Newquay Meeting - Update

I said that at the Newquay meeting someone had raised the issue of the value of 63 officers attending one meeting.

I can now confirm that the actual number is 68 , most of them are Cornwall Council - but not all.

Mabe - Budget Meeting, 3rd October

Mabe Last Night

Attended the Mabe Budget event last night - 2 Council officers, 6 Cornwall Councillors and 12 good and true members of the public.

I had to leave early but by the time I left I no-one had suggested any Council services they would like to be cut - the fundamental question that Cllr Folkes was asking- although someone suggested moving to fortnightly bin collections.

A participant asked Cllr Folkes to consider again whether savings could be made by not building an incinerator. Another committee is going to look at this but Cornwall Waste Forum's consultants have still not said why they think residual waste (left after maximum recycling) would go to landfill with tax at £2 a ton. Everybody else advises that it would be £80 a ton, which would drive a coach and horse through their savings.

Someone suggested more use of video conferencing etc to reduce business mileage. This is a proposal that I have made on a number of occasions.

It was suggested that staff be allowed to go part time to save money. Apparently they can if they are over 55 years old.

No one had suggested cutting the number of councillors by the time I left. It is perfectly true that this is not in our power. However, the point made by a member of the public at a previous meeting was that the costs of councillors are much greater than our allowances/expenses. There are the more indirect expenses - for example, many meetings attended by numerous highly paid officers. We would have more concept of the value of officers' time if we measured what it costs the Cornish taxpayer.

Tuesday, 1 October 2013

6% Budget Increase

Only six per cent?

I was sorry to miss the discussion on Laurence Reed show yesterday about Cllr Bob Egerton's motion to raise council tax by six per cent.

As the supporters of the motion had not decided what they wanted the money for I am not sure how they reached the view that six per cent would cover it.

I do not believe that people in Cornwall could afford it and I cannot support it.

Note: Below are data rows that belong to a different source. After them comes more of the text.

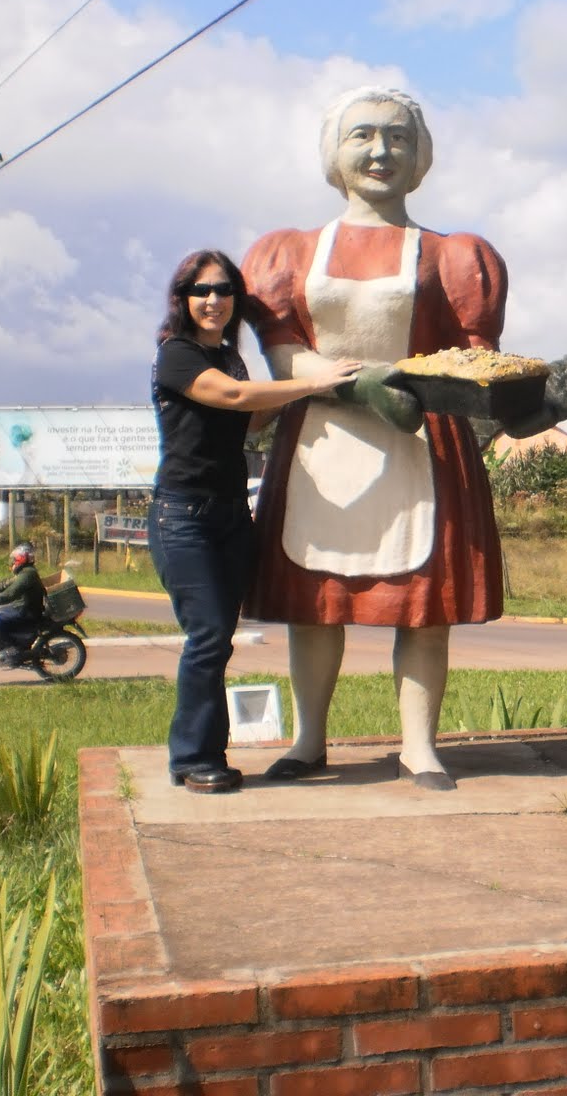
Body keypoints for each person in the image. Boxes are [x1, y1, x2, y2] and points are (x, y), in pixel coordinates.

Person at [241, 85, 558, 791]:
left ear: (421, 157)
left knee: (420, 607)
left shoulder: (453, 256)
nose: (381, 151)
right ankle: (309, 739)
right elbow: (283, 352)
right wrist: (351, 385)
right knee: (315, 602)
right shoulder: (289, 252)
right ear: (334, 153)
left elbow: (471, 360)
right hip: (321, 441)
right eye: (362, 136)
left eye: (397, 138)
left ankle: (421, 746)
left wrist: (515, 401)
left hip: (421, 446)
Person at [150, 249, 361, 794]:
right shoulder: (176, 356)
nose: (213, 300)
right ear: (183, 300)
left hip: (229, 516)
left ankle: (205, 754)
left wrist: (308, 388)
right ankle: (193, 758)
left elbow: (250, 415)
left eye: (224, 291)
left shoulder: (228, 356)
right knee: (208, 637)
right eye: (202, 291)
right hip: (184, 518)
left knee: (218, 638)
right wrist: (309, 385)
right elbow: (236, 397)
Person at [0, 542, 46, 663]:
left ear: (20, 559)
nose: (12, 562)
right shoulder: (25, 572)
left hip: (27, 611)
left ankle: (12, 649)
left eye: (14, 559)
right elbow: (6, 584)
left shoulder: (28, 574)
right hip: (22, 607)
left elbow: (12, 592)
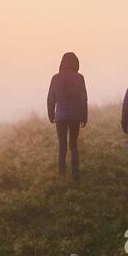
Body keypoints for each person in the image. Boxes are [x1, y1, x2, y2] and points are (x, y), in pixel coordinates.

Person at [47, 52, 88, 180]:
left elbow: (50, 99)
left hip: (60, 116)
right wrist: (84, 116)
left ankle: (62, 173)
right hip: (75, 116)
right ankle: (75, 173)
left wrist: (51, 114)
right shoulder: (79, 78)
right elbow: (83, 99)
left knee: (62, 145)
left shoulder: (55, 78)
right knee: (73, 145)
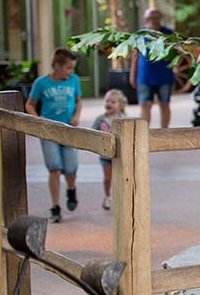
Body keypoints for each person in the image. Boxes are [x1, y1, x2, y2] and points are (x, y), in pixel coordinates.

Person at [26, 48, 83, 222]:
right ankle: (55, 206)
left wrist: (76, 116)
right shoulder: (41, 83)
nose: (71, 71)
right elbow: (30, 104)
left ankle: (71, 189)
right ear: (56, 66)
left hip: (69, 130)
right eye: (68, 67)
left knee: (71, 168)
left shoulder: (74, 80)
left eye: (73, 68)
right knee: (55, 168)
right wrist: (38, 121)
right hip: (49, 132)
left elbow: (78, 101)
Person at [129, 8, 176, 128]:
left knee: (164, 104)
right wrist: (132, 75)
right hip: (145, 76)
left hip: (164, 76)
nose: (153, 21)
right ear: (145, 19)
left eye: (156, 18)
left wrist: (174, 72)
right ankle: (144, 133)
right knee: (145, 105)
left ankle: (164, 131)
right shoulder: (139, 34)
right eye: (150, 18)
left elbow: (176, 54)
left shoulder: (169, 34)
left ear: (160, 18)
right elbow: (135, 56)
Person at [89, 89, 129, 210]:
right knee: (108, 177)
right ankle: (107, 196)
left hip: (120, 155)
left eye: (113, 101)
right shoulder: (100, 120)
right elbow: (92, 133)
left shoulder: (123, 120)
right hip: (105, 156)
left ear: (120, 104)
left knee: (122, 178)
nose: (109, 104)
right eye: (107, 101)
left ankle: (121, 198)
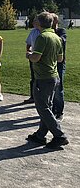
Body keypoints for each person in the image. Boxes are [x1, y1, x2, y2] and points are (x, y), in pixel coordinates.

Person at [26, 12, 69, 149]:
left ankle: (59, 135)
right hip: (53, 76)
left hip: (43, 78)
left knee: (43, 108)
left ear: (40, 23)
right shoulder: (56, 37)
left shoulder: (42, 37)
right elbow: (60, 59)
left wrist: (29, 55)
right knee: (47, 107)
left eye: (36, 20)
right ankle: (40, 135)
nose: (34, 22)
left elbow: (36, 58)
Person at [51, 13, 66, 121]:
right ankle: (52, 110)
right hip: (49, 63)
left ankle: (59, 112)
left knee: (58, 88)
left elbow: (62, 41)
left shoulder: (61, 31)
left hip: (59, 64)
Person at [23, 17, 40, 104]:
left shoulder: (45, 32)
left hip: (42, 58)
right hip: (33, 57)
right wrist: (28, 50)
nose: (33, 23)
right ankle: (33, 96)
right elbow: (29, 43)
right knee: (33, 77)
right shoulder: (33, 31)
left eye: (35, 21)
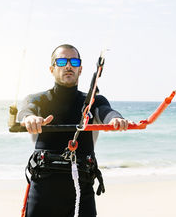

Although I am not surprised to see this motion from Bob - generally speaking history has shown that independent councillors tend to be in favour of council tax hikes - I was surprised to see UKIP supporting a discussion around 6 per cent.

The UKIP 2013 Election manifesto promised a “smaller state with lower taxes”. So is this just a local case of forgetfulness?

Budget Meeting - Newquay

Last night I attended a Budget Consultation in Newquay - one of a series of 23. There were 7 Cornwall Councillors (including the Leader), a good attendance from Newquay Town Council, three Council officers (including the Corporate Director for Environment) and about 6 valiant members of the public.

There were a number of empty seats

There were no suggestions as to which Council services might be cut - which was the fundamental question. But there was a suggestion that the number of councillors be cut.

Cllr Folkes said that members' allowances were a mere 0.4 per cent of the Budget. That is still over £2 million - so equal to more than half the total budget for leisure centres.

Of course, as someone remarked, our true cost is much higher when you consider all the meetings we have etc.. Personally, I think that it would be a good idea to start measuring those costs. Democracy is very important but cost is an issue, and we cannot control what we don’t measure.

Several expressed concern about staff (especially excess layers of management) and staff pensions. Cllr Folkes said that he was looking at it but not for this budget. Indeed, he suggested that, as the pension scheme was so expensive, one option would be to close it to new members. So cuts to services now but looking at staff later. That this is what the Secretary of State Eric Pickles refers to as a 'lazy choice'.

There was a feeling of lack of trust in the Council. Had it really done all it could to save money by efficiencies? I, for one, think that the Council could do better and that is where to start. A member of Newquay Town Council referred to two events held in Newquay this year which required a sign off from Cornwall Council. He said that 63 officers of the Council had to be invited to a meeting on these events.